High costs may deter even insured cancer survivors from accessing follow-up care, according to new research from the Medical College of Georgia. This study was published in Cancer Medicine.
For this analysis, the researchers evaluated 5,426 patients with a history of cancer from the National Institutes of Health’s “All of Us” Research Program. Patient demographic factors and personal characteristics, medical history, healthcare use, and access to care were assessed.
Most of the cohort (88.2%) were non-Hispanic white; 3.9% of patients were Black, African American, or African; 1.3% were Asian; 4.1% were Hispanic, Latino, or Spanish; and 1.2% reported more than one race. Around one-half of patients reported an annual income of ≥$75,000, and the majority of patients (71.7%) had at least a bachelor’s degree. Regarding insurance coverage, 47.0% had private insurance, 41.0% were receiving Medicare, 6.0% had Medicaid, and the remaining participants were either uninsured or received military, Veterans Affairs, or other insurance.
Most patients (93.5%) had visited a general physician and 83.4% had visited a specialist within 12 months. Around one-tenth of patients (9.7%) reported their insurance not being accepted by a health care provider or doctor’s office within the past 12 months, and 2.2% reported having no place that they “usually go” when they are sick or have medical questions.
Out-of-Pocket Costs Lead to Delayed Care
Having to pay out-of-pocket costs for some or all of their procedures was one of the common reasons for delaying care within the last year. Other frequently cited reasons for delays in care included high deductibles, high copays, inability to get time off work, or feeling nervous about seeing a health care provider.
“Health disparities are pervasive, people across the country struggle to make ends meet and to afford their survivorship care,” said Steven S. Coughlin, PhD, interim chief of Epidemiology at the Medical College of Georgia, in a press release.
A small subset of patients (3.4% to 10.0%) reported experiencing a time within the past year where they needed a prescription, physician, specialist, or follow-up care and did not receive this care because they could not afford it.
“Some people have lifelong commitments because of the investment they had to make to pay for their treatment, so now they are cured but they are in debt, they may have lost their job, there may be strains that developed in their personal and family relationships. Assessment and management of all these aspects of the patient as a whole have been incorporated into this science of survivorship, which is an integral part of cancer care nowadays,” said co-author Jorge E. Cortes, MD, director of the Georgia Cancer Center.
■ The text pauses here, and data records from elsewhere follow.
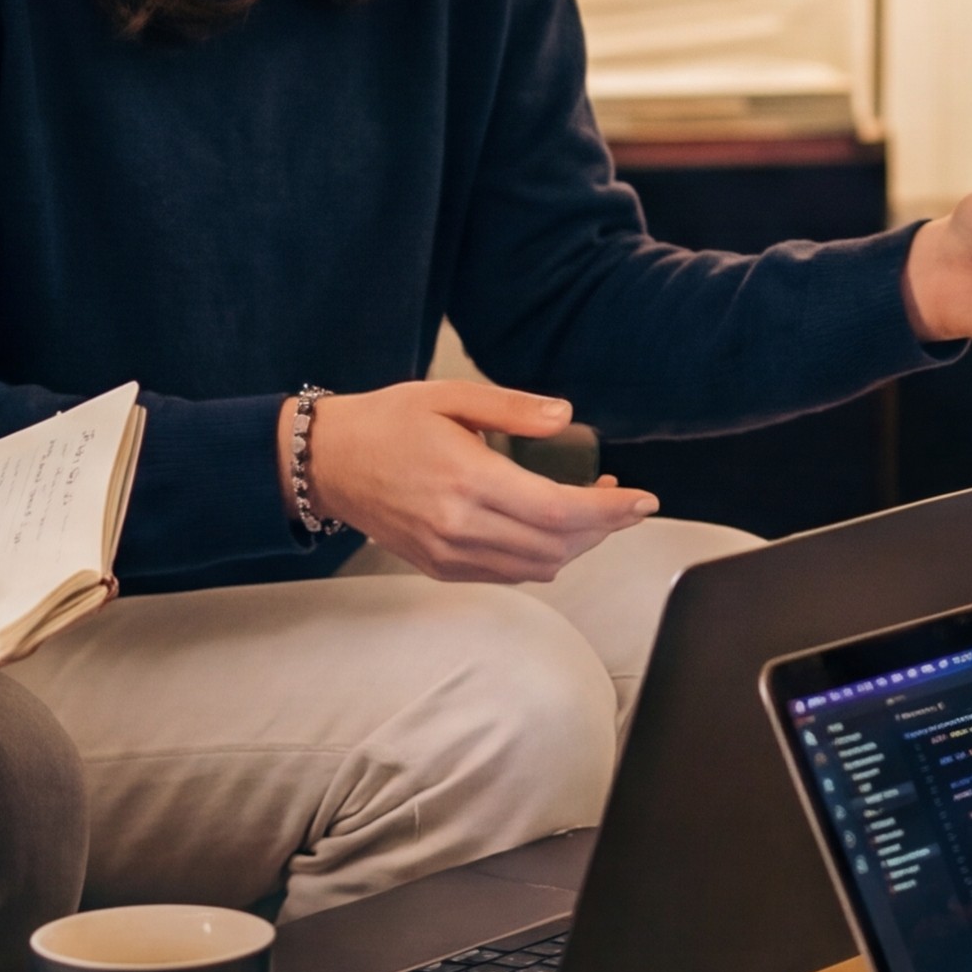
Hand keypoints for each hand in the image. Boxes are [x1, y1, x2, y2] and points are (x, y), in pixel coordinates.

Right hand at [296, 378, 653, 582]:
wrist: (327, 463)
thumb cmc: (388, 422)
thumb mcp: (451, 396)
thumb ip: (514, 409)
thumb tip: (567, 417)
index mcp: (467, 481)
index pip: (559, 510)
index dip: (610, 511)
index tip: (643, 500)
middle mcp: (460, 527)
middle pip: (558, 545)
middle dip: (604, 528)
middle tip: (624, 502)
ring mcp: (449, 555)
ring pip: (539, 567)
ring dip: (577, 545)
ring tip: (591, 511)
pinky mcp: (441, 569)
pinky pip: (509, 575)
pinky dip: (543, 557)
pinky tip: (551, 529)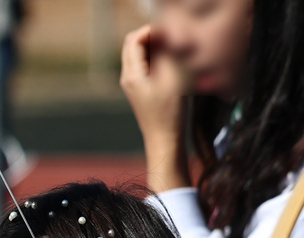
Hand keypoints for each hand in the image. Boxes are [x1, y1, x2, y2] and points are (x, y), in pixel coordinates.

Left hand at [120, 25, 190, 191]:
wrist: (164, 141)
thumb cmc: (170, 113)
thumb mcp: (173, 78)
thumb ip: (166, 53)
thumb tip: (164, 36)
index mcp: (132, 74)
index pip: (134, 39)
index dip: (152, 30)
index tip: (171, 33)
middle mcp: (128, 77)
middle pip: (134, 44)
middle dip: (153, 37)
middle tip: (174, 40)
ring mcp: (133, 84)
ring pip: (140, 54)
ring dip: (156, 48)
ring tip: (175, 52)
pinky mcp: (141, 89)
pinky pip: (145, 65)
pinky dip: (157, 59)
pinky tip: (172, 64)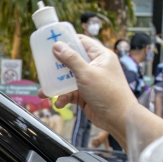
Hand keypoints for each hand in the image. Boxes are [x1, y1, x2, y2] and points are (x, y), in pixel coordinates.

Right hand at [38, 35, 162, 148]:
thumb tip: (57, 46)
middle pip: (72, 61)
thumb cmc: (108, 93)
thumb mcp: (86, 73)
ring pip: (69, 79)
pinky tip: (59, 103)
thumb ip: (71, 59)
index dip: (67, 41)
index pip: (82, 43)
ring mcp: (91, 82)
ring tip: (44, 92)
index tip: (52, 42)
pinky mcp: (86, 95)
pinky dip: (64, 98)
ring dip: (57, 86)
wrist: (118, 119)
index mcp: (100, 57)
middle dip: (57, 67)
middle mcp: (96, 67)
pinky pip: (71, 93)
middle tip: (44, 67)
Disparities in Survivorship Care Persist
According to the study authors, a major limitation of the study is that it is not population-based and that most participants had higher education and health insurance. It is likely that rates of delays due to high costs “are much higher among cancer survivors in the general population, and particularly among minorities and other populations suffering significant health disparities in general,” wrote the authors.
“There are subgroups of the population who are at higher risk for poor access, for financial hardship and for cancer in the first place,” said Dr. Coughlin. “Those are the individuals we are particularly worried about.”
He continues, “You can imagine that if you go to these populations that are still grossly under-represented in many of these types of surveys, such as African Americans, Hispanics, and individuals who live in more rural communities, these problems are probably magnified tenfold if not more.”